From the records below, transcribe exactly the lines that begin at the line with "6: (234, 279, 6.80)" and end at the line with "38: (4, 212, 23.18)", both included.
========
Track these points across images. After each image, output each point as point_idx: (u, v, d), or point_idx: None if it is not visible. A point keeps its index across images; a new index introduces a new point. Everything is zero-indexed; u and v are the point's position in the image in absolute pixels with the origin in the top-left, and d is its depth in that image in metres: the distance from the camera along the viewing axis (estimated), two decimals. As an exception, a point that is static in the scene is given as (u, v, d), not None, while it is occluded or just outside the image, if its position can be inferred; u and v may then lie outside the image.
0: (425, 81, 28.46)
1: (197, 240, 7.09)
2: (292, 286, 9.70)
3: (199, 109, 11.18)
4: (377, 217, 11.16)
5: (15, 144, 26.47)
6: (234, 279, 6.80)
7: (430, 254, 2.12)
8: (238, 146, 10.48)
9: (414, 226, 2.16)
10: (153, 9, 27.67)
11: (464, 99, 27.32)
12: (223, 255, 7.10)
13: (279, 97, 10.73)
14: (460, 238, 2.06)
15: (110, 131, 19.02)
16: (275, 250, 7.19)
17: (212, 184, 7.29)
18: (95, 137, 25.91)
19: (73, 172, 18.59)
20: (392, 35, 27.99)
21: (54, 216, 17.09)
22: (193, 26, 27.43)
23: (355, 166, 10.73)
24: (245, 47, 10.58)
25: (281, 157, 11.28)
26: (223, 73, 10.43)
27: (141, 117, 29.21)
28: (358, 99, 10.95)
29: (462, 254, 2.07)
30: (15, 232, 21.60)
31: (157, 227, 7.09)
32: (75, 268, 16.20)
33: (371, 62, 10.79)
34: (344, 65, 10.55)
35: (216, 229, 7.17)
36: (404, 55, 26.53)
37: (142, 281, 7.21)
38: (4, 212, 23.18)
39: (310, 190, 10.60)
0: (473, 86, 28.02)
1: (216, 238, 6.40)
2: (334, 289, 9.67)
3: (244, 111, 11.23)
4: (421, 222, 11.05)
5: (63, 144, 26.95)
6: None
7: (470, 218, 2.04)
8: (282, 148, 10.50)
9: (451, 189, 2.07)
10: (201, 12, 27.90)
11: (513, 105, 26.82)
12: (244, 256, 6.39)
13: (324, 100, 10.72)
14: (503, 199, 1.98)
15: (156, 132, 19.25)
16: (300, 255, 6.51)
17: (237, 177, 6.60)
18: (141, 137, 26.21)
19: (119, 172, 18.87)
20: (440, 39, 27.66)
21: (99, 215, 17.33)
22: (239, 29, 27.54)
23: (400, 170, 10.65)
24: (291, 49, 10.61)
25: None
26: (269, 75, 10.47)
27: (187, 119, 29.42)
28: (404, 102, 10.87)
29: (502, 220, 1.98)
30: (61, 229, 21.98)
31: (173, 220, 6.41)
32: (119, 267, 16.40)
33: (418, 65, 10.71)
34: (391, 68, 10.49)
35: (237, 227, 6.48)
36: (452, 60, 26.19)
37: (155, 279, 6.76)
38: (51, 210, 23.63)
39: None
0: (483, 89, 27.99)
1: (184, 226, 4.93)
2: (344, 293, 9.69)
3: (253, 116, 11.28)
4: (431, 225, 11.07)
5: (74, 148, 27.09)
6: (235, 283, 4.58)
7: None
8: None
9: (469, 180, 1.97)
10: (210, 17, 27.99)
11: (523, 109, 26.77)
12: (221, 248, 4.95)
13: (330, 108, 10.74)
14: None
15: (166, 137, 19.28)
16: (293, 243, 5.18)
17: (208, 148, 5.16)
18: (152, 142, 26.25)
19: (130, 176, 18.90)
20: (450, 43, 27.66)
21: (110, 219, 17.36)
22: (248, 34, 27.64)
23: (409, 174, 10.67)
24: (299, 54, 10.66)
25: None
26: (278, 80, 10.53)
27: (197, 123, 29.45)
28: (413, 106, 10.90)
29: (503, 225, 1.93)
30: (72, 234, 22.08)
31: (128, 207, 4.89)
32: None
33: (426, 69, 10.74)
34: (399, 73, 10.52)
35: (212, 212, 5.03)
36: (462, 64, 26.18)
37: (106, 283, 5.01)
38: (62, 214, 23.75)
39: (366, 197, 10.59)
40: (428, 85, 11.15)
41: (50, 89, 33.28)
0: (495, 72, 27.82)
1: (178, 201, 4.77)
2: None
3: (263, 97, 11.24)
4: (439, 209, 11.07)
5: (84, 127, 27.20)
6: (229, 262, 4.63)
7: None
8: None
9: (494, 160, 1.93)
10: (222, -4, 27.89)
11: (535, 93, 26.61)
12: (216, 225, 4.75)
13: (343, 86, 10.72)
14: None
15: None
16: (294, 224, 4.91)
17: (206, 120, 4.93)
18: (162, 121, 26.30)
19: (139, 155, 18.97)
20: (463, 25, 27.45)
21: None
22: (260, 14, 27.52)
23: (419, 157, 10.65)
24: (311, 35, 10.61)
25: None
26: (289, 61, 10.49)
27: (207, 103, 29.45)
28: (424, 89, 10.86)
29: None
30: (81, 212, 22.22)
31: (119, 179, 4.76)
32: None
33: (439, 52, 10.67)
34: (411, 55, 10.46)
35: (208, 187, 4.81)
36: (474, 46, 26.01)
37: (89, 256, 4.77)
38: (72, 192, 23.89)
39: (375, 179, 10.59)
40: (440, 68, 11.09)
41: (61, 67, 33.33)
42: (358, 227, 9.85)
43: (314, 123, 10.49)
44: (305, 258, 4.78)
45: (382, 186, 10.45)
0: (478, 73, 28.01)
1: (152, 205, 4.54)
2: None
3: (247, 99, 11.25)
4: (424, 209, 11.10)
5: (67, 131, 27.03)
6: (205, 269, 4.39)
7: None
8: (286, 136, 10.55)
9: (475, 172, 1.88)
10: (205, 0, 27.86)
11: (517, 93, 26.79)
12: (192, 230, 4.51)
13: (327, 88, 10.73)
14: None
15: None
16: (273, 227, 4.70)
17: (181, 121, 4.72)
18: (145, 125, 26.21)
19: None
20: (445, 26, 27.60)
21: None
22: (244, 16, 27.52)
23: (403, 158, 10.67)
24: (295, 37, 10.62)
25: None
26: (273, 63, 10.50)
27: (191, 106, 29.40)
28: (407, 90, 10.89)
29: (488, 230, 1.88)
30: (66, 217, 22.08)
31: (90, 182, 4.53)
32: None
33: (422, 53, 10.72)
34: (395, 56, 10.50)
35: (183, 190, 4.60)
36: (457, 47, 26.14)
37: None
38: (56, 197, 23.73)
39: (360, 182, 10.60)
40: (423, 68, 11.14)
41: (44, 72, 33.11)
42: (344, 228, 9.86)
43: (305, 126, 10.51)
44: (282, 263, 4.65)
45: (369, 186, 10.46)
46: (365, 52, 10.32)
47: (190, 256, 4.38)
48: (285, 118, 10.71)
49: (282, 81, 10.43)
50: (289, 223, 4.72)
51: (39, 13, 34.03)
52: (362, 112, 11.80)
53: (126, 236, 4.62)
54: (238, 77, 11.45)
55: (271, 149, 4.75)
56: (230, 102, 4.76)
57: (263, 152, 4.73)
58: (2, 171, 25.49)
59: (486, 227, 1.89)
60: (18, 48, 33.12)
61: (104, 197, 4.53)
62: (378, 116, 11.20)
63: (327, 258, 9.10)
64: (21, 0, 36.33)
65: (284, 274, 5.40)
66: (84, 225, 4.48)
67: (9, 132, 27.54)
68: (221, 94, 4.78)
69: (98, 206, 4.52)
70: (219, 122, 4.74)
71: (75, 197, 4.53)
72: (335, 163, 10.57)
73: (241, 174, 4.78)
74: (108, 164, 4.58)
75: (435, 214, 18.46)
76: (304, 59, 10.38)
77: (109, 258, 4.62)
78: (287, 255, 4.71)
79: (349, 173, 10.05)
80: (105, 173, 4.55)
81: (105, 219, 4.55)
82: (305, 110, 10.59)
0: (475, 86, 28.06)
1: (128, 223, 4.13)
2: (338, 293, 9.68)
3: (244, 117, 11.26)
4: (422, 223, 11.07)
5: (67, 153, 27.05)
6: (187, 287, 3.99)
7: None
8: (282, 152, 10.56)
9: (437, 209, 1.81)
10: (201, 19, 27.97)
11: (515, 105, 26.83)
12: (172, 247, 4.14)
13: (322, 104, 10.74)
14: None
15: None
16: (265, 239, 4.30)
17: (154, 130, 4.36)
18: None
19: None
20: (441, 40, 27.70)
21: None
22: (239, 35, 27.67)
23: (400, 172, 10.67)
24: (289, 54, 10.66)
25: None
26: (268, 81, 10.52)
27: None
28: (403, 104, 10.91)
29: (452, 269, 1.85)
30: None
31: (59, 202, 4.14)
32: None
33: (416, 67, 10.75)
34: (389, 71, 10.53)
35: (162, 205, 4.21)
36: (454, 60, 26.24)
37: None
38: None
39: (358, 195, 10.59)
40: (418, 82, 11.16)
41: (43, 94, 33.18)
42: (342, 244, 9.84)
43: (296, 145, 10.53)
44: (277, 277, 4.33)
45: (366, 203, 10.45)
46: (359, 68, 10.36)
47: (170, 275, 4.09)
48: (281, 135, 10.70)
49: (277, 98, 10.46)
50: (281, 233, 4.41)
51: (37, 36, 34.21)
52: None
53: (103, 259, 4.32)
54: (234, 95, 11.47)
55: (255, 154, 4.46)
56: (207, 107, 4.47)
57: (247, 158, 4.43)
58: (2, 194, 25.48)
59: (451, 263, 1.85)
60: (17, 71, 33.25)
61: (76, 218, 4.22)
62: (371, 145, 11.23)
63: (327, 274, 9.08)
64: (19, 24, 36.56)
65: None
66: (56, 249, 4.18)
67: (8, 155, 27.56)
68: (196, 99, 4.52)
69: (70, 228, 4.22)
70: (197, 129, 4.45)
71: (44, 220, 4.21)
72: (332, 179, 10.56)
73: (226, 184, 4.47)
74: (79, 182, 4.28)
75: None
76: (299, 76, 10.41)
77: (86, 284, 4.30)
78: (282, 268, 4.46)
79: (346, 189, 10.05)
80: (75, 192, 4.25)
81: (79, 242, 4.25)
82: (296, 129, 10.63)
========
* [Answer to this problem]:
6: (234, 279, 6.80)
7: (430, 254, 2.12)
8: (238, 146, 10.48)
9: (414, 226, 2.16)
10: (153, 9, 27.67)
11: (464, 99, 27.32)
12: (223, 255, 7.10)
13: (279, 97, 10.73)
14: (460, 238, 2.06)
15: (110, 131, 19.02)
16: (275, 250, 7.19)
17: (212, 184, 7.29)
18: (95, 137, 25.91)
19: (73, 172, 18.59)
20: (392, 35, 27.99)
21: (54, 216, 17.09)
22: (193, 26, 27.43)
23: (355, 166, 10.73)
24: (245, 47, 10.58)
25: (281, 157, 11.28)
26: (223, 73, 10.43)
27: (141, 117, 29.21)
28: (358, 99, 10.95)
29: (462, 254, 2.07)
30: (15, 232, 21.60)
31: (157, 227, 7.09)
32: (75, 268, 16.20)
33: (371, 62, 10.79)
34: (344, 65, 10.55)
35: (216, 229, 7.17)
36: (404, 55, 26.53)
37: (142, 281, 7.21)
38: (4, 212, 23.18)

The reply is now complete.